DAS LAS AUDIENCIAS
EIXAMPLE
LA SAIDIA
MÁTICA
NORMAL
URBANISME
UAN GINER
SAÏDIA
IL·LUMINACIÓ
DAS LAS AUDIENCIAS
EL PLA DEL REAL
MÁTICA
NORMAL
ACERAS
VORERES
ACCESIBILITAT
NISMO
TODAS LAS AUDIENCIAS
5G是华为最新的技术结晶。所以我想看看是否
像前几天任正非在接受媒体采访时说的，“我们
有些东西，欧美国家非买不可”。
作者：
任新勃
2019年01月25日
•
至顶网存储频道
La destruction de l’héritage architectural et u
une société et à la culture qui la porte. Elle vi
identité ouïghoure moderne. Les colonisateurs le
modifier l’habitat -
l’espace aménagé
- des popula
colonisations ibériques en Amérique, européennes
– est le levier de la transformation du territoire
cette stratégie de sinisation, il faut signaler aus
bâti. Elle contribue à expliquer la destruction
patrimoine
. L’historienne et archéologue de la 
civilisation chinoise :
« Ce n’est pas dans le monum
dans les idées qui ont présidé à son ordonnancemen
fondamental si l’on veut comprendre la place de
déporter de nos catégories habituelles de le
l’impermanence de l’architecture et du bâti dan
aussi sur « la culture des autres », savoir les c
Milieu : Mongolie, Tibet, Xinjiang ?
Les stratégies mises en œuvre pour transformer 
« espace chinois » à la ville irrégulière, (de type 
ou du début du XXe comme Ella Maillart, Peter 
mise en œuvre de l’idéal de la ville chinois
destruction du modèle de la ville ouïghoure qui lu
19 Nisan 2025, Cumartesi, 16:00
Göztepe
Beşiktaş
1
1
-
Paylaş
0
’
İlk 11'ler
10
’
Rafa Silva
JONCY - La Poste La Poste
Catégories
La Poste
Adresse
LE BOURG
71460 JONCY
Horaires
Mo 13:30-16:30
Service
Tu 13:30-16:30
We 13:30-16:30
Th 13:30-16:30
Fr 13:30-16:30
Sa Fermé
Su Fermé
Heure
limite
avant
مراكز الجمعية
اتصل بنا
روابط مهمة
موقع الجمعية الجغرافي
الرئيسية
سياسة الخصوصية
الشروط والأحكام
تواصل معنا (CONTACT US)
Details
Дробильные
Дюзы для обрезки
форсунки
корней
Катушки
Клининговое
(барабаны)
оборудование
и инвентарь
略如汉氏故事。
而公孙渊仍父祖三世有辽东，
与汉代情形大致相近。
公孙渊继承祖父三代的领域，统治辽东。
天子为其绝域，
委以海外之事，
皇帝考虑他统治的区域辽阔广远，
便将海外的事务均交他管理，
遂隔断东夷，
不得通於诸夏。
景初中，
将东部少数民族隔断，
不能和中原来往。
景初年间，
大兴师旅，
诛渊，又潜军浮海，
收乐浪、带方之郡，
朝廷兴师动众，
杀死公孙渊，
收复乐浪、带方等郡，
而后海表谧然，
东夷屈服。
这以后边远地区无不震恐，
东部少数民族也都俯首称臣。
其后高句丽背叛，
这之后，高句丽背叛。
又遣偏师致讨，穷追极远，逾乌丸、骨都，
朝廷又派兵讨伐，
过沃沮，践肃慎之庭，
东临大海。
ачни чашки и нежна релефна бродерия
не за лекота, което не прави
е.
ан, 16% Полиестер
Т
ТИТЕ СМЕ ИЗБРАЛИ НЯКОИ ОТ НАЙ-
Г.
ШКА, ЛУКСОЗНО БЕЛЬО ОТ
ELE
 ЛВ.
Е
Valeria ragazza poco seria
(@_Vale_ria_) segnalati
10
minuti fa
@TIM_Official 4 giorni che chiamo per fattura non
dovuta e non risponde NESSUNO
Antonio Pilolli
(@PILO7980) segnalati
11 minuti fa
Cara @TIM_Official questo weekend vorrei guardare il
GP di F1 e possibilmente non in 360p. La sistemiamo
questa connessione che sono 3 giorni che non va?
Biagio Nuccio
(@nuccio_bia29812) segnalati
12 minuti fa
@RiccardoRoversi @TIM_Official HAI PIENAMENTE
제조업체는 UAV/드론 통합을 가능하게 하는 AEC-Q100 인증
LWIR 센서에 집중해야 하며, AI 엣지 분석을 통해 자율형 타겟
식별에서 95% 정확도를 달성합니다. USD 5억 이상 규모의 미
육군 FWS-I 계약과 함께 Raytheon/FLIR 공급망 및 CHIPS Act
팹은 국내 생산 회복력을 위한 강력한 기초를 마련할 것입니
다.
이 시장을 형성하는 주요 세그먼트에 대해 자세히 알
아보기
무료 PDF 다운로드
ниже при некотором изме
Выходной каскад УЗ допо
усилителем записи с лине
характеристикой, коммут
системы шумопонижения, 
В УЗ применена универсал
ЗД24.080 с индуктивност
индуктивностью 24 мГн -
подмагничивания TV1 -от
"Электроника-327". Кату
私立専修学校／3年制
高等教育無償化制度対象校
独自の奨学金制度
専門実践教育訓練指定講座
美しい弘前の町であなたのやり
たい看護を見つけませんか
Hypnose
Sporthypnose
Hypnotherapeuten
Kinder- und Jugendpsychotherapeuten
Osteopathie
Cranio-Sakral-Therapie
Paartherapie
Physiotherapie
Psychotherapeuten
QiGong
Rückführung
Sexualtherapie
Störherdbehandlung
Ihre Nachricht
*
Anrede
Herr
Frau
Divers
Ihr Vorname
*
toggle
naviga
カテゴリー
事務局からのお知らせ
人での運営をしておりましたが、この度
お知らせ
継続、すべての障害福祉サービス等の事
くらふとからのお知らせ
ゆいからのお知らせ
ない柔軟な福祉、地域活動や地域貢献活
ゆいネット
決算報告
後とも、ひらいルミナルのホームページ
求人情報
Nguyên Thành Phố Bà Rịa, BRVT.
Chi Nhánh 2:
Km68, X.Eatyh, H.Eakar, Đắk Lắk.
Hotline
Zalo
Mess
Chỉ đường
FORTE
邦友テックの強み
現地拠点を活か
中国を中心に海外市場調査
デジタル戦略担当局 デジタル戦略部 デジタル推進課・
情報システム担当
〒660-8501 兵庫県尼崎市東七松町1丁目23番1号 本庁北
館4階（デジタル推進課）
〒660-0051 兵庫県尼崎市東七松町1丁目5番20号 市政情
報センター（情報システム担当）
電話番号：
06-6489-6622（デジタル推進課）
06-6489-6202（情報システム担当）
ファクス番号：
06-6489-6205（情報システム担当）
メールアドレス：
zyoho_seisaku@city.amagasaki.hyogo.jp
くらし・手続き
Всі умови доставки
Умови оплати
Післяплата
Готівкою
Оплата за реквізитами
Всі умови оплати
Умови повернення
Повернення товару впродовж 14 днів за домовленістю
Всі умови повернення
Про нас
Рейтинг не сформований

####################

**EXERCISE INSTRUCTIONS**
What is needed is a verbatim copy of the data, complete from first line to last.

**WRITTEN ANSWER**
DAS LAS AUDIENCIAS
EIXAMPLE
LA SAIDIA
MÁTICA
NORMAL
URBANISME
UAN GINER
SAÏDIA
IL·LUMINACIÓ
DAS LAS AUDIENCIAS
EL PLA DEL REAL
MÁTICA
NORMAL
ACERAS
VORERES
ACCESIBILITAT
NISMO
TODAS LAS AUDIENCIAS
5G是华为最新的技术结晶。所以我想看看是否
像前几天任正非在接受媒体采访时说的，“我们
有些东西，欧美国家非买不可”。
作者：
任新勃
2019年01月25日
•
至顶网存储频道
La destruction de l’héritage architectural et u
une société et à la culture qui la porte. Elle vi
identité ouïghoure moderne. Les colonisateurs le
modifier l’habitat -
l’espace aménagé
- des popula
colonisations ibériques en Amérique, européennes
– est le levier de la transformation du territoire
cette stratégie de sinisation, il faut signaler aus
bâti. Elle contribue à expliquer la destruction
patrimoine
. L’historienne et archéologue de la 
civilisation chinoise :
« Ce n’est pas dans le monum
dans les idées qui ont présidé à son ordonnancemen
fondamental si l’on veut comprendre la place de
déporter de nos catégories habituelles de le
l’impermanence de l’architecture et du bâti dan
aussi sur « la culture des autres », savoir les c
Milieu : Mongolie, Tibet, Xinjiang ?
Les stratégies mises en œuvre pour transformer 
« espace chinois » à la ville irrégulière, (de type 
ou du début du XXe comme Ella Maillart, Peter 
mise en œuvre de l’idéal de la ville chinois
destruction du modèle de la ville ouïghoure qui lu
19 Nisan 2025, Cumartesi, 16:00
Göztepe
Beşiktaş
1
1
-
Paylaş
0
’
İlk 11'ler
10
’
Rafa Silva
JONCY - La Poste La Poste
Catégories
La Poste
Adresse
LE BOURG
71460 JONCY
Horaires
Mo 13:30-16:30
Service
Tu 13:30-16:30
We 13:30-16:30
Th 13:30-16:30
Fr 13:30-16:30
Sa Fermé
Su Fermé
Heure
limite
avant
مراكز الجمعية
اتصل بنا
روابط مهمة
موقع الجمعية الجغرافي
الرئيسية
سياسة الخصوصية
الشروط والأحكام
تواصل معنا (CONTACT US)
Details
Дробильные
Дюзы для обрезки
форсунки
корней
Катушки
Клининговое
(барабаны)
оборудование
и инвентарь
略如汉氏故事。
而公孙渊仍父祖三世有辽东，
与汉代情形大致相近。
公孙渊继承祖父三代的领域，统治辽东。
天子为其绝域，
委以海外之事，
皇帝考虑他统治的区域辽阔广远，
便将海外的事务均交他管理，
遂隔断东夷，
不得通於诸夏。
景初中，
将东部少数民族隔断，
不能和中原来往。
景初年间，
大兴师旅，
诛渊，又潜军浮海，
收乐浪、带方之郡，
朝廷兴师动众，
杀死公孙渊，
收复乐浪、带方等郡，
而后海表谧然，
东夷屈服。
这以后边远地区无不震恐，
东部少数民族也都俯首称臣。
其后高句丽背叛，
这之后，高句丽背叛。
又遣偏师致讨，穷追极远，逾乌丸、骨都，
朝廷又派兵讨伐，
过沃沮，践肃慎之庭，
东临大海。
ачни чашки и нежна релефна бродерия
не за лекота, което не прави
е.
ан, 16% Полиестер
Т
ТИТЕ СМЕ ИЗБРАЛИ НЯКОИ ОТ НАЙ-
Г.
ШКА, ЛУКСОЗНО БЕЛЬО ОТ
ELE
 ЛВ.
Е
Valeria ragazza poco seria
(@_Vale_ria_) segnalati
10
minuti fa
@TIM_Official 4 giorni che chiamo per fattura non
dovuta e non risponde NESSUNO
Antonio Pilolli
(@PILO7980) segnalati
11 minuti fa
Cara @TIM_Official questo weekend vorrei guardare il
GP di F1 e possibilmente non in 360p. La sistemiamo
questa connessione che sono 3 giorni che non va?
Biagio Nuccio
(@nuccio_bia29812) segnalati
12 minuti fa
@RiccardoRoversi @TIM_Official HAI PIENAMENTE
제조업체는 UAV/드론 통합을 가능하게 하는 AEC-Q100 인증
LWIR 센서에 집중해야 하며, AI 엣지 분석을 통해 자율형 타겟
식별에서 95% 정확도를 달성합니다. USD 5억 이상 규모의 미
육군 FWS-I 계약과 함께 Raytheon/FLIR 공급망 및 CHIPS Act
팹은 국내 생산 회복력을 위한 강력한 기초를 마련할 것입니
다.
이 시장을 형성하는 주요 세그먼트에 대해 자세히 알
아보기
무료 PDF 다운로드
ниже при некотором изме
Выходной каскад УЗ допо
усилителем записи с лине
характеристикой, коммут
системы шумопонижения, 
В УЗ применена универсал
ЗД24.080 с индуктивност
индуктивностью 24 мГн -
подмагничивания TV1 -от
"Электроника-327". Кату
私立専修学校／3年制
高等教育無償化制度対象校
独自の奨学金制度
専門実践教育訓練指定講座
美しい弘前の町であなたのやり
たい看護を見つけませんか
Hypnose
Sporthypnose
Hypnotherapeuten
Kinder- und Jugendpsychotherapeuten
Osteopathie
Cranio-Sakral-Therapie
Paartherapie
Physiotherapie
Psychotherapeuten
QiGong
Rückführung
Sexualtherapie
Störherdbehandlung
Ihre Nachricht
*
Anrede
Herr
Frau
Divers
Ihr Vorname
*
toggle
naviga
カテゴリー
事務局からのお知らせ
人での運営をしておりましたが、この度
お知らせ
継続、すべての障害福祉サービス等の事
くらふとからのお知らせ
ゆいからのお知らせ
ない柔軟な福祉、地域活動や地域貢献活
ゆいネット
決算報告
後とも、ひらいルミナルのホームページ
求人情報
Nguyên Thành Phố Bà Rịa, BRVT.
Chi Nhánh 2:
Km68, X.Eatyh, H.Eakar, Đắk Lắk.
Hotline
Zalo
Mess
Chỉ đường
FORTE
邦友テックの強み
現地拠点を活か
中国を中心に海外市場調査
デジタル戦略担当局 デジタル戦略部 デジタル推進課・
情報システム担当
〒660-8501 兵庫県尼崎市東七松町1丁目23番1号 本庁北
館4階（デジタル推進課）
〒660-0051 兵庫県尼崎市東七松町1丁目5番20号 市政情
報センター（情報システム担当）
電話番号：
06-6489-6622（デジタル推進課）
06-6489-6202（情報システム担当）
ファクス番号：
06-6489-6205（情報システム担当）
メールアドレス：
zyoho_seisaku@city.amagasaki.hyogo.jp
くらし・手続き
Всі умови доставки
Умови оплати
Післяплата
Готівкою
Оплата за реквізитами
Всі умови оплати
Умови повернення
Повернення товару впродовж 14 днів за домовленістю
Всі умови повернення
Про нас
Рейтинг не сформований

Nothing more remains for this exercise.